**DATASET EXTRACT**
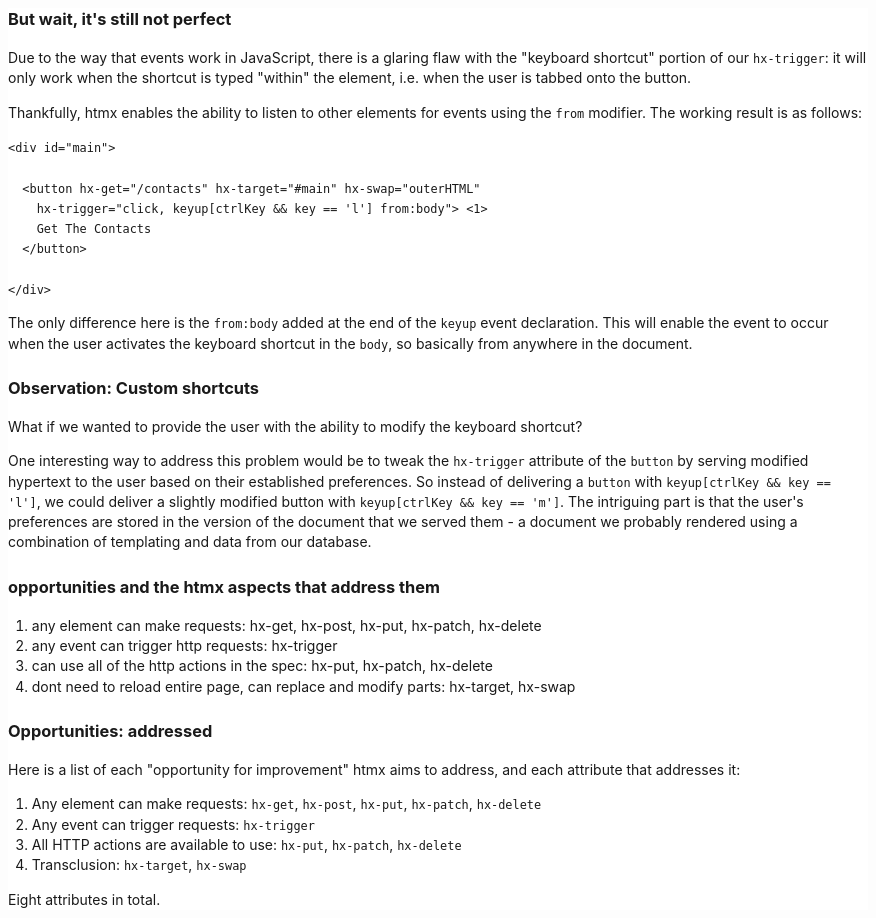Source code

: ### But wait, it's still not perfect
Due to the way that events work in JavaScript, there is a glaring flaw with the "keyboard shortcut" portion of our `hx-trigger`: it will only work when the shortcut is typed "within" the element, i.e. when the user is tabbed onto the button.

Thankfully, htmx enables the ability to listen to other elements for events using the `from` modifier. The working result is as follows:
```
<div id="main">

  <button hx-get="/contacts" hx-target="#main" hx-swap="outerHTML"
    hx-trigger="click, keyup[ctrlKey && key == 'l'] from:body"> <1>
    Get The Contacts
  </button>

</div>
```
The only difference here is the `from:body` added at the end of the `keyup` event declaration. This will enable the event to occur when the user activates the keyboard shortcut in the `body`, so basically from anywhere in the document.

### Observation: Custom shortcuts
What if we wanted to provide the user with the ability to modify the keyboard shortcut?

One interesting way to address this problem would be to tweak the `hx-trigger` attribute of the `button` by serving modified hypertext to the user based on their established preferences. So instead of delivering a `button` with `keyup[ctrlKey && key == 'l']`, we could deliver a slightly modified button with `keyup[ctrlKey && key == 'm']`. The intriguing part is that the user's preferences are stored in the version of the document that we served them - a document we probably rendered using a combination of templating and data from our database.

### opportunities and the htmx aspects that address them
1. any element can make requests: hx-get, hx-post, hx-put, hx-patch, hx-delete
2. any event can trigger http requests: hx-trigger
3. can use all of the http actions in the spec: hx-put, hx-patch, hx-delete
4. dont need to reload entire page, can replace and modify parts: hx-target, hx-swap

### Opportunities: addressed
Here is a list of each "opportunity for improvement" htmx aims to address, and each attribute that addresses it:
1. Any element can make requests: `hx-get`, `hx-post`, `hx-put`, `hx-patch`, `hx-delete`
2. Any event can trigger requests: `hx-trigger`
3. All HTTP actions are available to use: `hx-put`, `hx-patch`, `hx-delete`
4. Transclusion: `hx-target`, `hx-swap`

Eight attributes in total.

**YOUR OBJECTIVE**
Find each line in the data above with the word "post", then copy it.

**SOLUTION TO THE EXERCISE**
1. any element can make requests: hx-get, hx-post, hx-put, hx-patch, hx-delete
1. Any element can make requests: `hx-get`, `hx-post`, `hx-put`, `hx-patch`, `hx-delete`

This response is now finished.